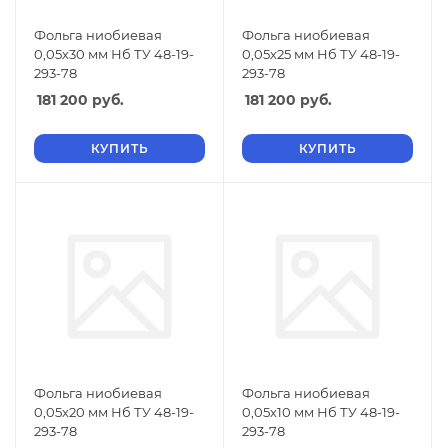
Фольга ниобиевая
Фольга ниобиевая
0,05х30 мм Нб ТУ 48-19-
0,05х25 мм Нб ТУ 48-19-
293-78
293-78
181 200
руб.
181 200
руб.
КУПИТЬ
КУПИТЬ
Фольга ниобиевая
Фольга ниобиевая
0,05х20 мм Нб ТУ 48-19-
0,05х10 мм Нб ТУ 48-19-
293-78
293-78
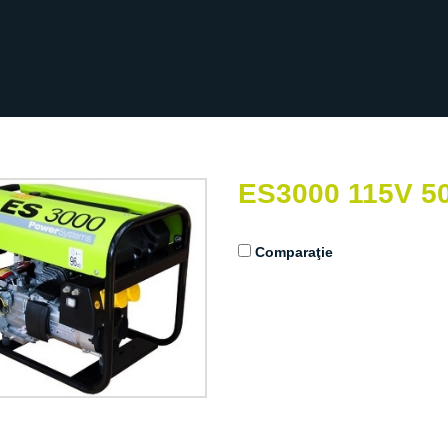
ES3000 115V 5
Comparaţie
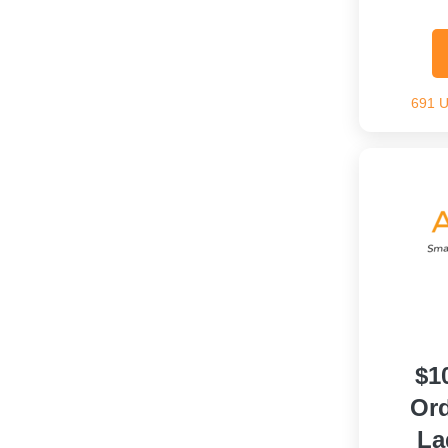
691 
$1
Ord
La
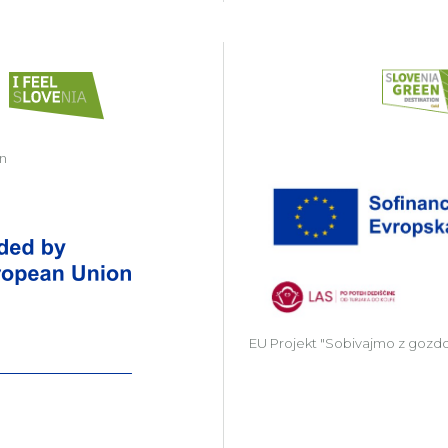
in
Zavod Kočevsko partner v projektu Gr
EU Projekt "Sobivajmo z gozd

....................

Copy every line of text from the records above without any changes, and leave out the pictures.

Фольга ниобиевая
Фольга ниобиевая
0,05х30 мм Нб ТУ 48-19-
0,05х25 мм Нб ТУ 48-19-
293-78
293-78
181 200
руб.
181 200
руб.
КУПИТЬ
КУПИТЬ
Фольга ниобиевая
Фольга ниобиевая
0,05х20 мм Нб ТУ 48-19-
0,05х10 мм Нб ТУ 48-19-
293-78
293-78
ES3000 115V 5
Comparaţie
691 
$1
Ord
La
in
Zavod Kočevsko partner v projektu Gr
EU Projekt "Sobivajmo z gozd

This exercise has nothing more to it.